China’s ODI nearly halves in first six months
August 7, 2017 Category Foreign investment, Weekly
China’s outbound direct investment (ODI) nearly halved in the first half from a year ago amid efforts to contain irrational investment, the Ministry of Commerce (MOFCOM) said. Non-financial ODI in the first half fell 42.9% year-on-year to CNY331.1 billion as irrational outbound investment had been effectively controlled, Qian Keming, Vice Minister of Commerce, said. Government measures, including tighter verification of the authenticity and compliance of overseas investment projects, were introduced late last year to prevent illegal capital flow overseas disguised as investment. Last year, ODI surged 58.7% in the first half and 44.1% for the whole year. “ODI into offshore manufacturing industries fell less than that into the real estate, cultural, sports and entertainment sectors,” Qian said. “We encourage authentic deals that are compliant with domestic rules and laws, international practices, and market principles. We especially encourage projects along the Belt and Road initiative,” Qian added.

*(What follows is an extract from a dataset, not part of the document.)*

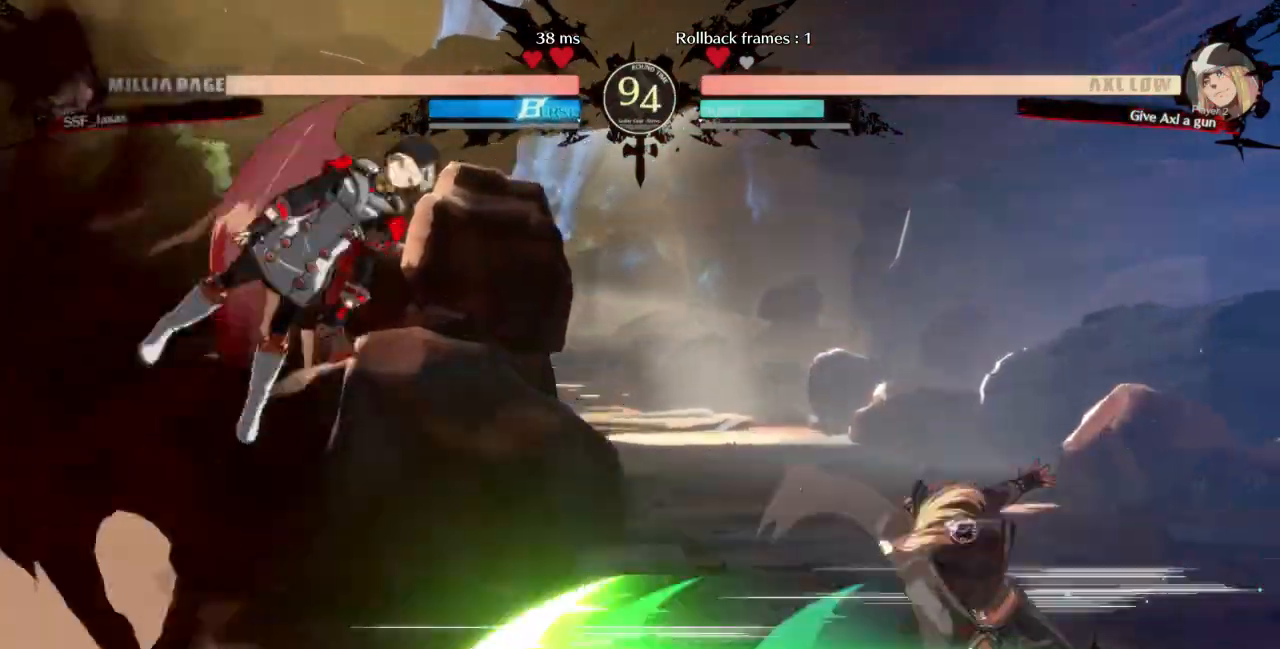
{"dt_ms": 500, "buttons": [], "events": [[300, "DPAD_UP", "down"], [333, "DPAD_LEFT", "up"], [433, "DPAD_UP", "up"]]}
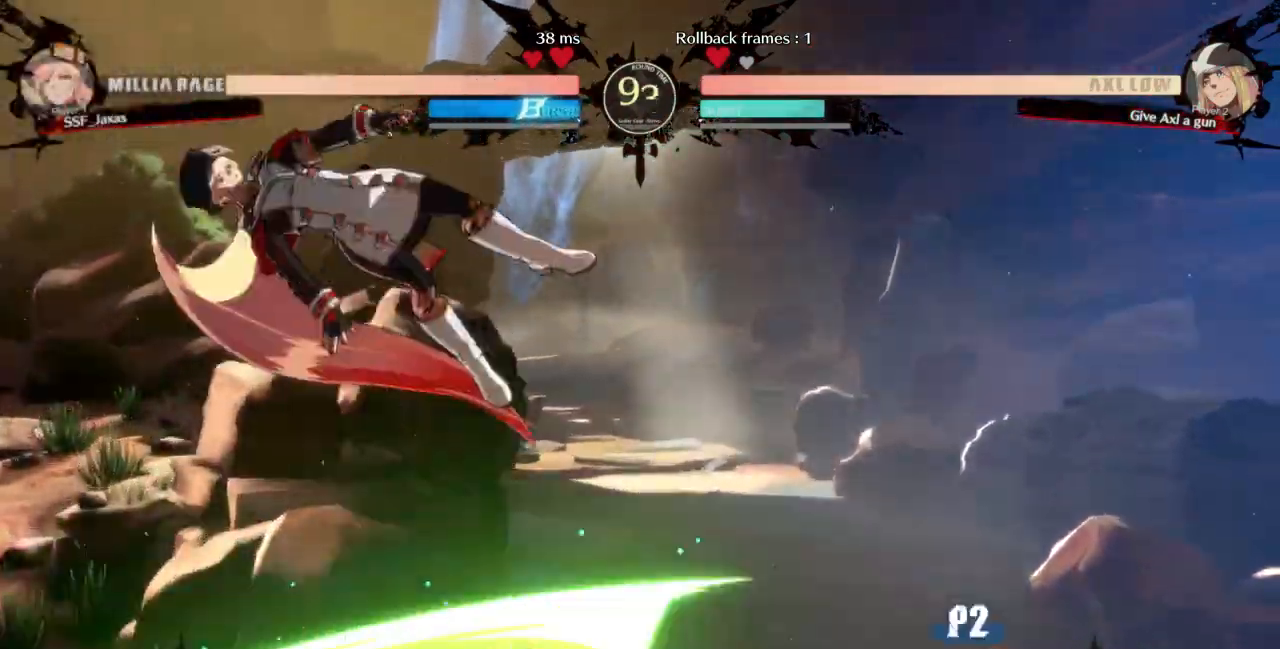
{"dt_ms": 500, "buttons": ["DPAD_LEFT"], "events": [[500, "DPAD_LEFT", "down"]]}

Investment in countries along the Belt and Road initiative edged down only 3.6%. In addition, revenue from China’s foreign engineering contracts rose 7.2% to CNY462.2 billion. But Long Guoqiang, Deputy Director of the State Council’s Development Research Center, said that Chinese companies will continue to make overseas investments as they enter a more advanced stage of development, the Shanghai Daily reports.